Efﬁcient Stream Analysis and its Application to Big Data Processing
Nowadays stream analysis is used in many context where the amount of data and/or the rate at which it is generated rules out other approaches (e.g., batch processing). The data streaming model provides randomized and/or approximated solutions to compute specific functions over (distributed) stream(s) of data-items in worst case scenarios, while striving for small resources usage. In particular, we look into two classical and related data streaming problems: frequency estimation and (distributed) heavy hitters. Solutions to these problems have a wide area of application, spanning from data bases to network monitoring. A less common field of application is stream processing which is somehow complementary and more practical, providing efficient and highly scalable frameworks to perform soft real-time generic computation on streams, relying on cloud computing. This duality allows us to apply data streaming solutions to optimize stream processing systems. In this talk, we introduce a novel algorithm to track heavy hitters in distributed streams and two extensions of a well-known algorithm to estimate the frequencies of data items. We also tackle two related problems and their solution: provide even partitioning of the item universe based on their weights and provide an estimation of the values carried by the items of the stream. We then apply these results to both network monitoring and stream processing. In particular, we leverage these solutions to perform load shedding as well as to load balance parallelized operators in stream processing systems.

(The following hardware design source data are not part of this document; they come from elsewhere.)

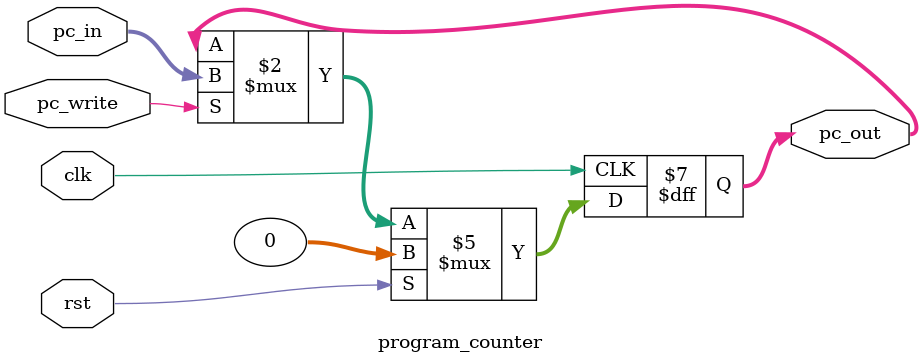
<source format=sv>
module program_counter(
    input clk,
    input rst,
    input [31:0] pc_in, 
    input pc_write, 
    output logic [31:0]pc_out
);


always @(posedge clk) begin
    if(rst)begin 
        pc_out<=32'b0;
    end
    else if (pc_write) begin 
        pc_out <= pc_in;
    end
end

endmodule
</source>
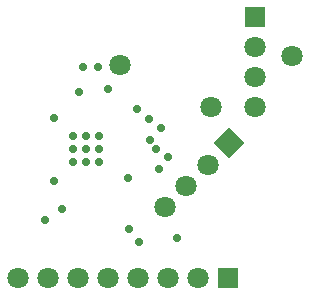
<source format=gbs>
G04 Layer_Color=16711935*
%FSLAX25Y25*%
%MOIN*%
G70*
G01*
G75*
%ADD70C,0.07099*%
%ADD71R,0.07099X0.07099*%
%ADD72P,0.10040X4X270.0*%
%ADD73R,0.07099X0.07099*%
%ADD74C,0.02800*%
D70*
X115000Y64500D02*
D03*
X84500Y78500D02*
D03*
X142000Y81500D02*
D03*
X129535Y74500D02*
D03*
Y84500D02*
D03*
Y64500D02*
D03*
X106660Y38315D02*
D03*
X113731Y45386D02*
D03*
X99589Y31244D02*
D03*
X60535Y7500D02*
D03*
X80535D02*
D03*
X100535D02*
D03*
X110535D02*
D03*
X90535D02*
D03*
X70535D02*
D03*
X50535D02*
D03*
D71*
X129535Y94500D02*
D03*
D72*
X120802Y52457D02*
D03*
D73*
X120535Y7500D02*
D03*
D74*
X87500Y24000D02*
D03*
X71000Y69497D02*
D03*
X62500Y61000D02*
D03*
X103500Y21000D02*
D03*
X96500Y50500D02*
D03*
X91000Y19500D02*
D03*
X62535Y40000D02*
D03*
X65035Y30500D02*
D03*
X59535Y27000D02*
D03*
X87035Y41000D02*
D03*
X77035Y77999D02*
D03*
X72035Y78000D02*
D03*
X80535Y70500D02*
D03*
X97535Y44000D02*
D03*
X94535Y53500D02*
D03*
X94035Y60500D02*
D03*
X90035Y64000D02*
D03*
X98035Y57500D02*
D03*
X100354Y47819D02*
D03*
X73035Y46339D02*
D03*
X68705Y55000D02*
D03*
X73035D02*
D03*
X77366D02*
D03*
X68705Y50669D02*
D03*
X73035D02*
D03*
X77366D02*
D03*
X68705Y46339D02*
D03*
X77366D02*
D03*
M02*

</source>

Bio: Nicolò Rivetti di Val Cervo recently got a PhD in co-turoship between the LINA / University of Nantes (France) and the DIAG / Sapienza University of Rome. He got both his B.S. and M.S. in Engineering in Computer Science at DIAG / Sapienza University of Rome. Nicolò's research interests are currently focussed on the Data Streaming model where and in particular on the design of algorithms for the estimation of functions over massively distributed data streams. His interests also span over other fields dealing with big data, including Network Monitoring and Stream Processing.